Well-known Apple (NASDAQ:AAPL) bear Doug Kass wants to repeat his advice that, despite the low price, the iPhone maker is not a good investment idea at the moment. According to Barron’s, the SeaBreeze Partners president writes in a note that Apple faces several risks, including the much-mentioned loss of its leadership as an innovator, the slow erosion of its ecosystem, and the domestic saturation of its famous retail stores.
Kass adds that while he bought some Apple stock at the start of this week on Monday, he sold it on Tuesday at a profit because he continues to be of the view that the company’s profits and revenue will fail to meet consensus expectations. According to the hedge fund manager, Apple will turn in $181.71 billion in revenue this year at earnings per share of $41.92 and a gross margin of 38 percent — all figures below current Wall Street consensus levels.

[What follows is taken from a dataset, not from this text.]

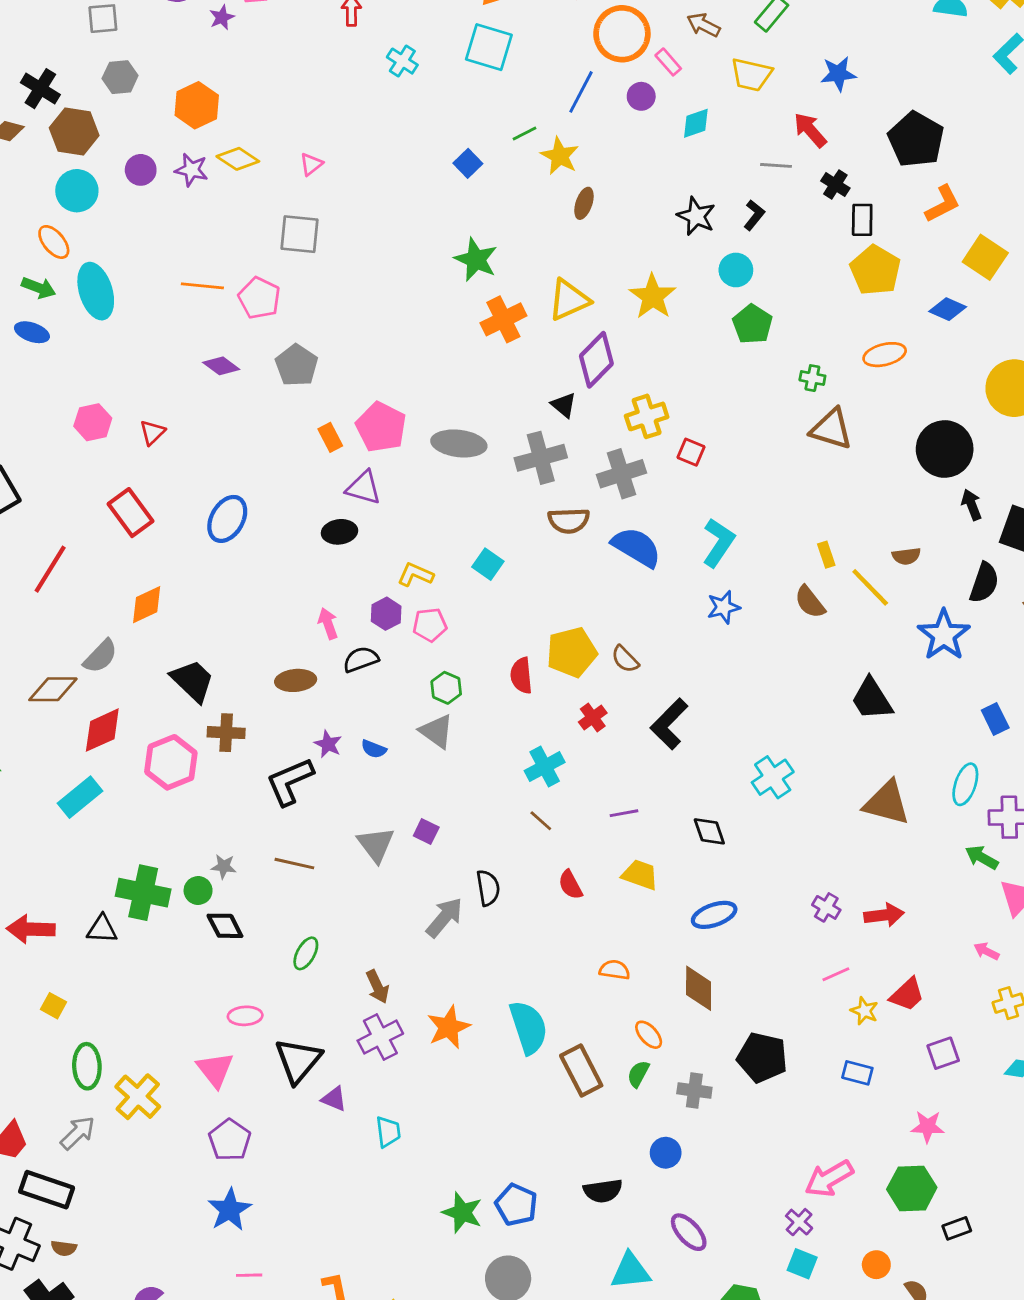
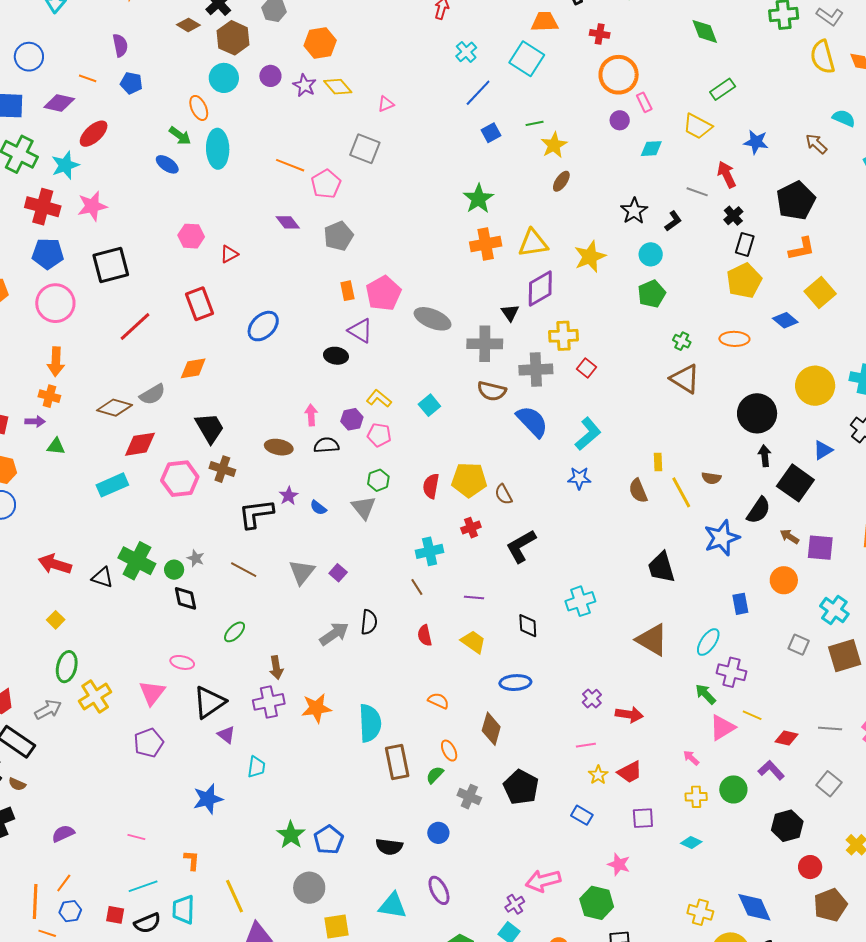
brown arrow: (703, 25) -> (816, 144), moved
blue line: (581, 92) -> (478, 93), moved
blue star: (230, 1210) -> (208, 799), moved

Apple’s is under threat from its rivals, Kass says, and is set to lose its advantage of having a sticky, isolated, and valuable ecosystem.
“The gap is narrowing between Apple products and competitors such as Google (NASDAQ:GOOG) and Microsoft (NASDAQ:MSFT),” Kass writes. “For example, the processor speeds, battery life, and weight of the products are becoming indistinguishable and will no longer provide Apple with an advantage. Eventually, third-party software will allow convergence between Apple products and Google’s Android system and/or Microsoft Windows 8. One of Apple’s key competitive advantages will be eliminated when this eventually occurs.”